好きをどうか叫ばせて。
失ったもの
遠くで誰かの声がする…。





私の名前を呼ぶ声…。





誰が私を呼んでいるの…?









もしかして…





秋人…?

秋人!!






「…!!」







「里瑠!やっと目が覚めたのね!…よかった…本当に…。」





目を覚まし、首をゆっくり動かし横を見ると、そこにはお父さんとお母さん。




呼んでいたのは秋人じゃ…なかったんだ…。






「大丈夫か里瑠。…なにがあったんだ。あんな雨の中で倒れ込んで。意識も無かったんだぞ。」






真っ白で清潔感の保たれている病室。
慣れないベットの上。

心配そうに私に声をかけるお父さん、お母さん。






私…倒れてたんだ。





なんで?倒れて…。





そして思い出してしまう。
秋人に言われた言葉の一言一言を。


秋人…。

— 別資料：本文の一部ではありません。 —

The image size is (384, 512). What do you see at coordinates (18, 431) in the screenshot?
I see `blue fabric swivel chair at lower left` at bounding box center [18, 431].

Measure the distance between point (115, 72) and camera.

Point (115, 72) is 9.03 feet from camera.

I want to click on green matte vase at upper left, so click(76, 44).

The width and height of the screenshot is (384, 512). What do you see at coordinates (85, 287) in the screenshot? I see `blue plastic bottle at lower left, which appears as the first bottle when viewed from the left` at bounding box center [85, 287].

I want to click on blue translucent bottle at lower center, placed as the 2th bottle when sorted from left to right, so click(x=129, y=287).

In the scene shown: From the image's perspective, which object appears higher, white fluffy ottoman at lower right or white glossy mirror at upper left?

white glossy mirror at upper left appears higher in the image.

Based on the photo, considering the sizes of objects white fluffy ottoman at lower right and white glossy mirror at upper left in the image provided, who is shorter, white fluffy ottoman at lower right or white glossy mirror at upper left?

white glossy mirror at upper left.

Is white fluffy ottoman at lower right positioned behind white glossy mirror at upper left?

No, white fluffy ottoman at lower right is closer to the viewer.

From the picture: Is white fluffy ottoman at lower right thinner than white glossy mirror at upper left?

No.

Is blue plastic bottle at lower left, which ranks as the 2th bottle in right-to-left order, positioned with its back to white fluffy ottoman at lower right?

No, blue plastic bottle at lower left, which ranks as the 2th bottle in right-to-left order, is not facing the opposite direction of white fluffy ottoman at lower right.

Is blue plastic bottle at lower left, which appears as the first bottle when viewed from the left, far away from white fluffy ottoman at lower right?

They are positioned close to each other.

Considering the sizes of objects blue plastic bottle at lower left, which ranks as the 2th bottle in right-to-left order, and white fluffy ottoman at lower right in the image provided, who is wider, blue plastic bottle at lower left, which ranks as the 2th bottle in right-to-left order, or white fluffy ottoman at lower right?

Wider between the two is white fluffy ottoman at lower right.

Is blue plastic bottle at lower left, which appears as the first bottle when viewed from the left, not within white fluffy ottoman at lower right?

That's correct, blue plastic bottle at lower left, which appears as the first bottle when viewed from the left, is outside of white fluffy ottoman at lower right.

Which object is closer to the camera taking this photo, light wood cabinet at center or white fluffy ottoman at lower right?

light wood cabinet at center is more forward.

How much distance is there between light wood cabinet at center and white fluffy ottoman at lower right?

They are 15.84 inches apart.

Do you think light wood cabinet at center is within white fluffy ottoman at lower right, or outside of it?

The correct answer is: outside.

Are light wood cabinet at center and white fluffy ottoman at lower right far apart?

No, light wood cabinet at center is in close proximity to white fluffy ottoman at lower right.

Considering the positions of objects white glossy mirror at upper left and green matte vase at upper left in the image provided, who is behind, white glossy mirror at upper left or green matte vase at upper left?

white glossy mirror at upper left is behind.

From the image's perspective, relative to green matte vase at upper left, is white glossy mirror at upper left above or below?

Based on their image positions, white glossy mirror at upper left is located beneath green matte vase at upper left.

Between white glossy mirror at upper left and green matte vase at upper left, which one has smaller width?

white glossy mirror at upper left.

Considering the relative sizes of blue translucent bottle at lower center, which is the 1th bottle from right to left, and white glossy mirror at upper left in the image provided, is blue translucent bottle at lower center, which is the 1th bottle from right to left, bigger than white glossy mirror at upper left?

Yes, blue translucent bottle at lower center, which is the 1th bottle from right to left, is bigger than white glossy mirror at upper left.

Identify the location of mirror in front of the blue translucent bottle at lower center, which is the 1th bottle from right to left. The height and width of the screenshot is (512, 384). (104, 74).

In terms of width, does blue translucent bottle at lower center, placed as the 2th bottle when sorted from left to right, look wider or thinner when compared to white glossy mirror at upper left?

秋人…あれは本当なの?

嘘だよね。


私が病院にいるってこと知ったら


「あんなの嘘に決まってるだろ!大丈夫か?心配させんなよ。」


っていつもみたいに優しくしてくれるよね?





「…。」



あきとぉ…やだよ…。



ふと流れてしまう涙。





「里瑠?どうしたの?なにがあったのよ」




お母さんとお父さんの前ではあまり弱いところは見せたくなかった。

いつも仕事で追われる両親にさらに面倒はかけたくない。





なのに。なのに…。






思い出してしまうんだ。



秋人の声も温もりも仕草も全部。



でも、お母さんとお父さんに

何か言わなきゃ。違うって

何もないって。






「……。」





「里瑠?どうしたんだ?そんな口の動きして?」











驚きに自然と涙が止まる。

なんで…?







言葉が…出ない。




しゃべれない…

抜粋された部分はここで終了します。